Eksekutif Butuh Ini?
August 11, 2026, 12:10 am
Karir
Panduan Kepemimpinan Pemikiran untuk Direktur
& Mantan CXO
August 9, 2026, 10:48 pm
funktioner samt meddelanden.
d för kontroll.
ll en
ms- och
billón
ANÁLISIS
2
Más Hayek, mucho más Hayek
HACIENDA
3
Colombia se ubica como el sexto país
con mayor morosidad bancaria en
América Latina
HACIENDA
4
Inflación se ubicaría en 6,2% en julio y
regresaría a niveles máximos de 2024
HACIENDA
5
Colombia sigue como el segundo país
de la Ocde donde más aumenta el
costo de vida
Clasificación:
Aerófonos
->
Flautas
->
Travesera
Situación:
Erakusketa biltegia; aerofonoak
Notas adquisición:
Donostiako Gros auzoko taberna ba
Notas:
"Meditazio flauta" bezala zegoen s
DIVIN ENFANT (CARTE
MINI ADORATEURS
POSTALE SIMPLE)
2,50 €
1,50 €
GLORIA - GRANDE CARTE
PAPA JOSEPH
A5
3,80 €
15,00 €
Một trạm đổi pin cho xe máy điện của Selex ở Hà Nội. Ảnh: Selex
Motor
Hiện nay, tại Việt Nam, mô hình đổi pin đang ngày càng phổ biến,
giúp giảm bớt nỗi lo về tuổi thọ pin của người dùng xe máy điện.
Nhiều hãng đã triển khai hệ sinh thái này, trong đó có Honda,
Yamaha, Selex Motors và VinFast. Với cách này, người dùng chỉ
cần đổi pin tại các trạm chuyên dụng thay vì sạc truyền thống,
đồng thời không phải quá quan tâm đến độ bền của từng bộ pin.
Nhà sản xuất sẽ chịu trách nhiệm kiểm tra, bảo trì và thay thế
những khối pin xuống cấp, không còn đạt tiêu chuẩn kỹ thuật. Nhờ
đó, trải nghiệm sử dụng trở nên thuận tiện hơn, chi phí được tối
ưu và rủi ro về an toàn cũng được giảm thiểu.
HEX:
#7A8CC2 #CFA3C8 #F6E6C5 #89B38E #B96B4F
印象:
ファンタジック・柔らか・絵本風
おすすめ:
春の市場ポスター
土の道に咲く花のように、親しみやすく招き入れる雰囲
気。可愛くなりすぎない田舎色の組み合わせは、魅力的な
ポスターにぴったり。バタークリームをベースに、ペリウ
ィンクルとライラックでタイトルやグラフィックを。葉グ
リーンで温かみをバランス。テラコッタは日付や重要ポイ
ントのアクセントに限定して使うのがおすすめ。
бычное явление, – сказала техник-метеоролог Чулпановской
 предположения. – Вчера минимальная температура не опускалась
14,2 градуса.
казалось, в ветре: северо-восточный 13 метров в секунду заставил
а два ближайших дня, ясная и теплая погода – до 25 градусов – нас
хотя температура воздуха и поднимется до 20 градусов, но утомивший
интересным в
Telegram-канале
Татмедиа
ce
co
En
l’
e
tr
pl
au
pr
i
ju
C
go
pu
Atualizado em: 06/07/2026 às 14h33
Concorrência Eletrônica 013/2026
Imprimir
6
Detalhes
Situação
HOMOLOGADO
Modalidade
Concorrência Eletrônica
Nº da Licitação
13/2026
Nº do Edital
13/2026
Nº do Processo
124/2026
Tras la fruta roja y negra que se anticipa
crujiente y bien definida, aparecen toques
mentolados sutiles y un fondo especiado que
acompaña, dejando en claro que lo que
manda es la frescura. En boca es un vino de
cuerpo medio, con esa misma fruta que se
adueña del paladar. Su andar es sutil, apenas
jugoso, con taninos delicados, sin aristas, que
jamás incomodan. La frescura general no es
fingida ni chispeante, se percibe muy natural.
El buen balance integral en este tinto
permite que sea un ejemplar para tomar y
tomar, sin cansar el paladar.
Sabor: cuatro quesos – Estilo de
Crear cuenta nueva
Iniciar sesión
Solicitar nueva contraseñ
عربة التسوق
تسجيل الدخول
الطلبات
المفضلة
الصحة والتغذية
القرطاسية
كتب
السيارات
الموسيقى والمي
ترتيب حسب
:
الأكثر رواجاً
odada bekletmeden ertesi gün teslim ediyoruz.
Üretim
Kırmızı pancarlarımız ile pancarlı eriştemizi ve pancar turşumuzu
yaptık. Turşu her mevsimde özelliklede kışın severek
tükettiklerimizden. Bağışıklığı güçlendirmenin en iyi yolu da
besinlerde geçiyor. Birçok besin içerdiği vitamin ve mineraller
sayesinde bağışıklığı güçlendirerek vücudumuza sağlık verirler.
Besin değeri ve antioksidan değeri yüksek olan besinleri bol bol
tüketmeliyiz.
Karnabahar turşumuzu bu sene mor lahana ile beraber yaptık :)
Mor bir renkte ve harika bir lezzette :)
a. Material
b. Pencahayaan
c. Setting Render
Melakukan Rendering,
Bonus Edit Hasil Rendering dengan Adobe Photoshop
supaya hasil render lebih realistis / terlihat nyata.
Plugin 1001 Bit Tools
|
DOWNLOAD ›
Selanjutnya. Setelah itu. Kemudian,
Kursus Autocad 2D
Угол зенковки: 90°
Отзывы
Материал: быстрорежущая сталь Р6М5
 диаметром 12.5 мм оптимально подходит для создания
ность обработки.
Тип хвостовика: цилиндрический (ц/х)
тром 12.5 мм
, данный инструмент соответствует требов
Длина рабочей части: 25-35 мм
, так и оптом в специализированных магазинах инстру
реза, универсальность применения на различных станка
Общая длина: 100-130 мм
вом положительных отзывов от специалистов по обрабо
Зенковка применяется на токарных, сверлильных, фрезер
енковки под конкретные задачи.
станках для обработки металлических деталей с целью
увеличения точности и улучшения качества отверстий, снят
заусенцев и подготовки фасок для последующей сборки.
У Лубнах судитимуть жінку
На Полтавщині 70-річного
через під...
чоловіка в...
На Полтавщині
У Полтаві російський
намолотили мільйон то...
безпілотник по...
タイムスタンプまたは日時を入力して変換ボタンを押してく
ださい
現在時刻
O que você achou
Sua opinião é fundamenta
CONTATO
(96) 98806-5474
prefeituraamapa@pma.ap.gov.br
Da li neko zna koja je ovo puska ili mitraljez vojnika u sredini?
· · ·
Assignment:
State how many lines in the listing contain the word "turşumuzu", and write nothing besides that number.

Result of this exercise:
2